Os valores dos financiamentos imobiliários com recursos do Fundo de Garantia por Tempo de Serviço (FGTS) serão ampliados na região de Rio Preto. A decisão do Conselho Curador do FGTS vai atender à população de baixa renda e foi anunciada ontem pelo Ministério do Emprego e Trabalho (MTE).
Nos municípios com mais de 250 mil habitantes ou inseridos em regiões metropolitanas, o teto passa de R$ 100 mil para R$ 130 mil, como é o caso de Rio Preto. Em municípios com mais de 50 mil habitantes, o novo valor é de R$ 100 mil e R$ 80 mil para as demais cidades do País.
O teto de R$ 170 mil atenderá às regiões metropolitanas dos estados de São Paulo, Rio de Janeiro e Distrito Federal. Os moradores das demais capitais e de municípios com mais de um milhão de habitantes poderão financiar até R$ 150 mil.

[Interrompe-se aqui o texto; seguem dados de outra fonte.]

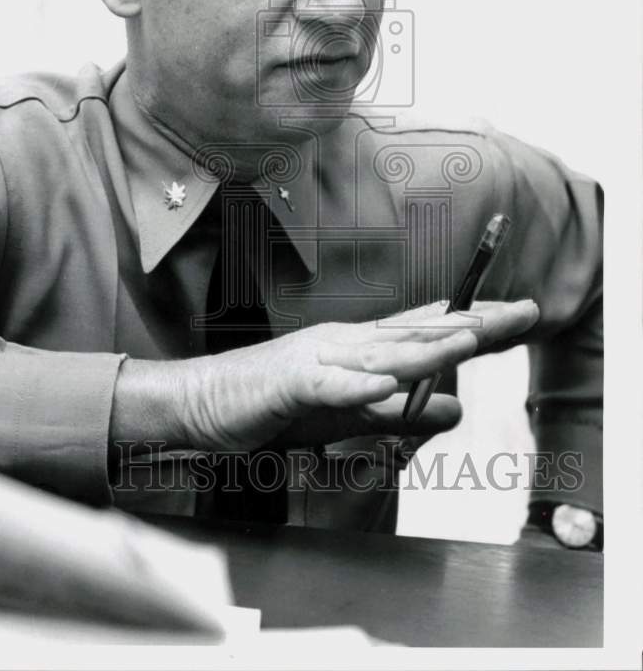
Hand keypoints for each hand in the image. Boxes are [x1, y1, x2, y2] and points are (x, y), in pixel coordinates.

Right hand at [178, 299, 539, 450]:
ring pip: (380, 354)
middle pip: (417, 332)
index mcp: (359, 348)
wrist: (202, 401)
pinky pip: (327, 386)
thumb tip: (455, 408)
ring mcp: (316, 358)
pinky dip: (355, 386)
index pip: (426, 331)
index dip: (475, 322)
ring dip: (426, 348)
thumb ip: (400, 413)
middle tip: (525, 312)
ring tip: (471, 340)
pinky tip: (383, 386)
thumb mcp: (348, 416)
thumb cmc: (272, 404)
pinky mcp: (288, 384)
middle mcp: (344, 342)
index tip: (521, 314)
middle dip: (473, 323)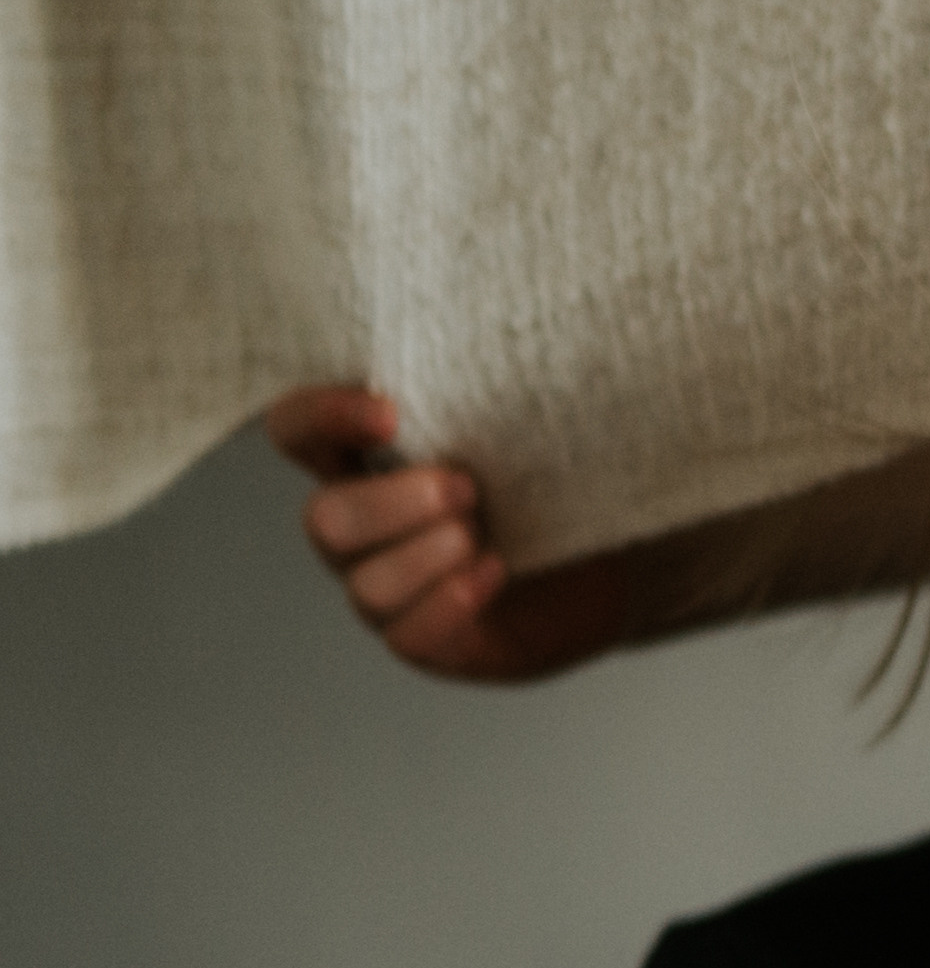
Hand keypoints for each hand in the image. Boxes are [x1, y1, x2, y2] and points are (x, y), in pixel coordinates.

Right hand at [267, 384, 636, 679]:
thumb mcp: (520, 429)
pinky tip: (494, 572)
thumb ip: (489, 392)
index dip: (322, 417)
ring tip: (483, 537)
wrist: (596, 568)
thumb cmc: (546, 487)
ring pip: (366, 584)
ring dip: (429, 555)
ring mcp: (384, 589)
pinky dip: (450, 602)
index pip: (296, 430)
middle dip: (395, 505)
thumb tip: (508, 327)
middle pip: (324, 521)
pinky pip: (407, 634)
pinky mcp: (424, 640)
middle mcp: (359, 528)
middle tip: (467, 488)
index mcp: (363, 460)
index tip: (392, 413)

O aumento no teto é válido para os programas de financiamento que utilizam o FGTS, entre eles o Minha Casa Minha Vida, um dos mais procurados, principalmente pela população de baixa renda. No ano passado, o programa terminou com 12,4 mil contratos fechados, que responderam por R$ 693,4 milhões em investimentos em 136 municípios da área de abrangência da Superintendência Regional Caixa Econômica Federal de Rio Preto.
O volume representa 2,23% do País, que encerrou 2010 com 1.033.214 contratos, que totalizaram R$ 52,98 bilhões. A renda familiar máxima para enquadramento nos financiamentos continua em R$ 4,9 mil para regiões metropolitanas e municípios com população igual ou superior a 250 mil habitantes, e R$ 3,9 mil para as demais regiões.
Baixa renda
As operações de financiamento na área habitacional popular destinam recursos à população de baixa renda. A taxa nominal de juros é fixada em 6% ao ano mais a variação da Taxa Referencial (TR). Essa taxa pode chegar a 5% com subsídio para famílias com renda de até R$ 2.790.
O FGTS pode financiar até 90% do valor de imóveis novos ou usados, com prazo de pagamento em até 30 anos. A resolução entra em vigor a partir da sua publicação, quando a Caixa começa a operar com os valores. De acordo com o ministro do Trabalho e presidente do Conselho Curador do FGTS, Carlos Lupi, a medida traz equivalência aos valores praticados no mercado imobiliário e visa cobrir o déficit na habitação popular. Desde 2007 não havia reajuste.